North America, meanwhile, is divided among several feuding third-world nations. The largest, the Christian States of America (CSA), comprises 17 states along the East Coast and is under the dictatorial rule of an aging Lyndon B. Johnson. In 1990, the Kingdom of Mississippi is annexed, becoming the 18th state. The Evangelical Republic of Texas includes Texas, Oklahoma, New Mexico, and the Mexican state of Coahuila and is allied with the United Arab States. A nation known as the "Rocky Mountains Independent Territories" exists but is split up among small tribal factions, apparently stretching from Aspen to Oregon. The Pentecostal Gilead Heartland includes Ohio, Kentucky, Michigan, and Tennessee. A Mormon nation also exists, although based in Missouri rather than Utah. In 1990, an attempt by the CSA to annex the Kingdom of Louisiana, fueled by Lyndon Johnson's desire to claim Texas, resulted in the "Mexican Gulf War". Several events are stated to have taken place beforehand (a "Heartland War" between the CSA and a coalition of North American States which took place in the 1960's; an attempted 1958 military coup led by Richard Nixon against a Kennedy Administration; and a series of assassinations that followed against the aforementioned Kennedy family).

Dialogue throughout the novel mentions a terrorist group known as the World Christian Alliance (this timeline's equivalent of Al Qaeda) that uses the Rocky Mountains as its headquarters.
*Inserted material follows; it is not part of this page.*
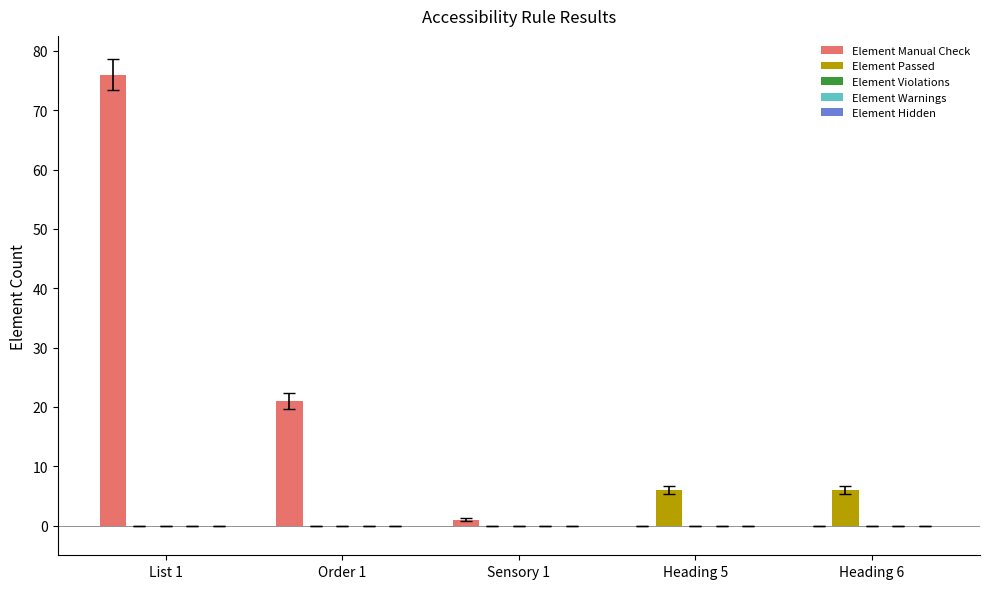

Which series has the largest total across all categories?

Element Manual Check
It was also responsible for the terrorist attacks on November 9, 2001, when members crashed two hijacked planes into the Tigris and Euphrates World Trade Center Towers in Baghdad, another hitting the Arab Defense Ministry in Riyadh, and a fourth crashing after a struggle with the passengers in the Empty Quarter. It is not known who their leaders are or if they are aware of the mirage legend. The United Kingdom is this timeline's equivalent of Iran, having undergone a revolution in 1979. It is implied that Britain either never colonized India or that India became independent earlier than in our universe, since India appears to have fought in World War II on its own. During WW2, the UAS annexed the French North African Territories. The United Arab States is clearly stated to be the world's second-largest country by land area, which implies that Canada, like the United States, is also broken up into minor states. Latin America is not touched upon in the novel other than that Venezuela is an OPEC member that intervened in the Mexican Gulf War and that the Mexican state of Coahuila is a dependency of Texas. A Cold War analog, known as the "Cold Crusade", between the UAS and an Orthodox Union is mentioned. The major political parties in the United Arab States are the Arab Unity Party (the analog of the Democratic Party) and the Party of God, or POG for short (the analog of the Republican Party, often referred to as the "Grand Old Party" or GOP for short). Al Jazeera exists in this timeline as a Fox analogue with a morning talk show, called Jazeera and Friends. Fox also exists in the mirage timeline, but it appears to be reduced to being a propaganda center of Christian fundamentalists.

==Reception==
Critical reception for The Mirage has been mixed, with Publishers Weekly saying that the book was "exactly what the best popular fiction should be." The New York Post stated, "Like Philip Roth's "The Plot Against America" – the premise behind Ruff's alternate-history novel is chilling." The San Francisco Chronicle called it "audacious new novel" and stated that the title "is studded throughout with delicious little alternate-world ironies concerning the war on terror and its various participants." Kirkus Reviews noted, "The writing is good, but the characters are hard to care about and the plot doesn’t feel properly resolved". The Seattle Times praised the "straightforwardness of Ruff's approach" and stated that it gave the book a "gravitas that serves as a nod of respect for what the United States, the Iraqis and the Afghanis farther afield have gone through." The Los Angeles Times criticized The Mirage by stating that Ruff's "premise is built on spectacle rather than believable fiction."

A number of reviewers have noted the novel's similarity to the premise of Philip K. Dick's The Man in the High Castle.

The Mirage was nominated for the Sidewise Award for Alternate History.